▶ _PROBLEM DESCRIPTION_
Identify every line in the records below that contains the word "Inference", and copy each such line in full.

(Chart analysis data)
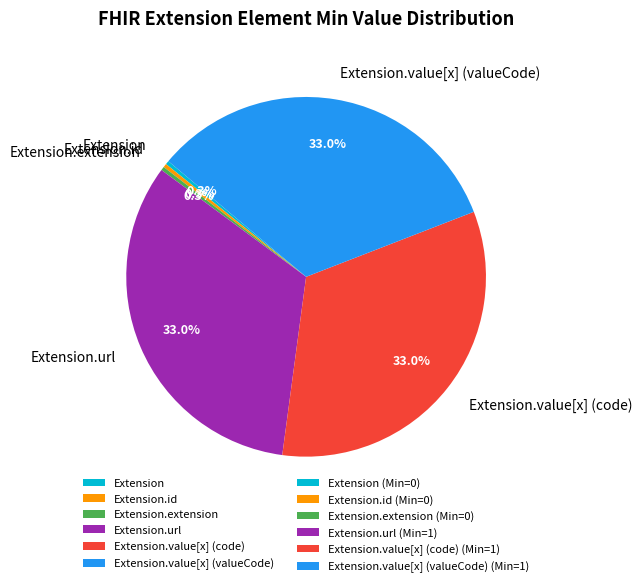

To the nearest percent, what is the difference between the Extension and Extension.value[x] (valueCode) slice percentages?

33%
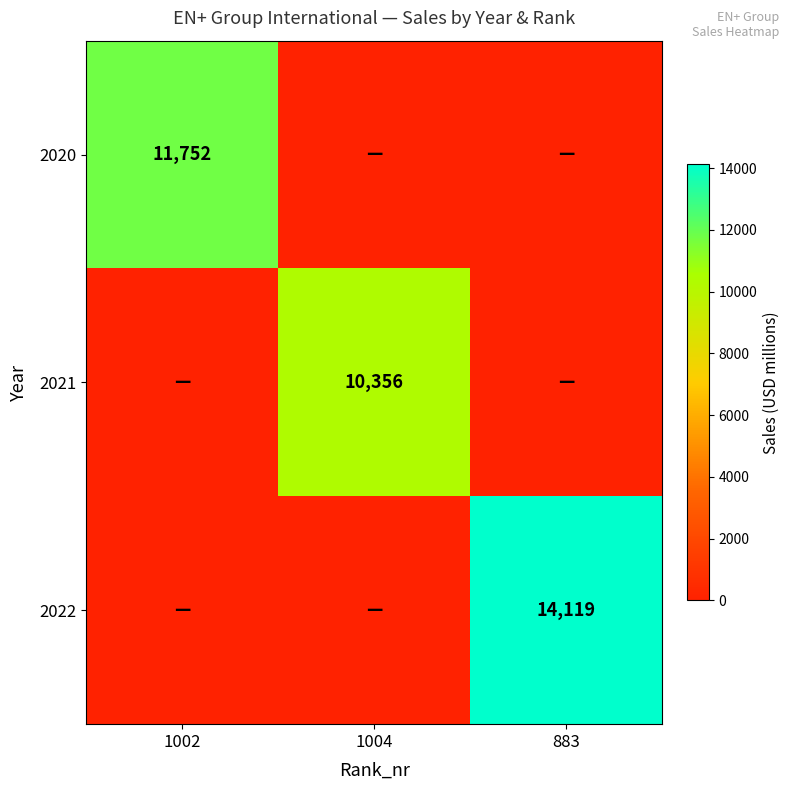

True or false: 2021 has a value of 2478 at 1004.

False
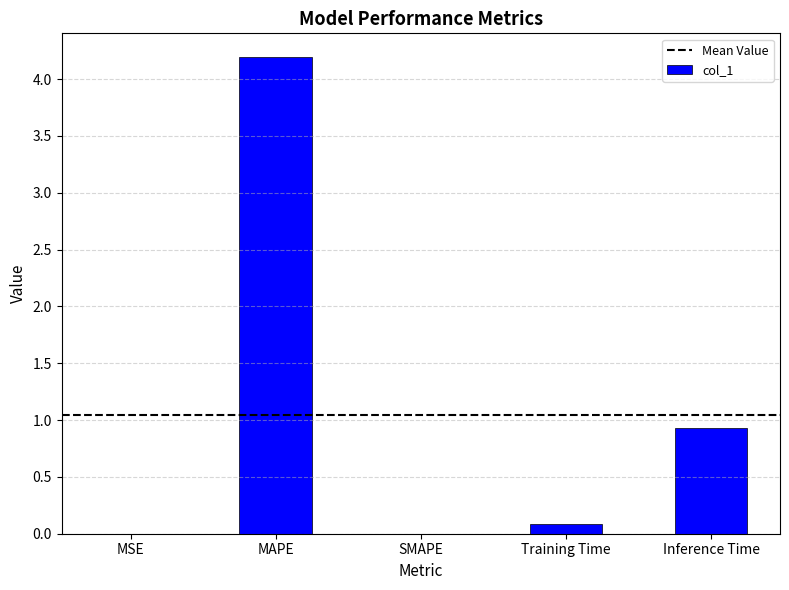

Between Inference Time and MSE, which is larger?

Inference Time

▶ _TASK SOLUTION_
Between Inference Time and MSE, which is larger?
Inference Time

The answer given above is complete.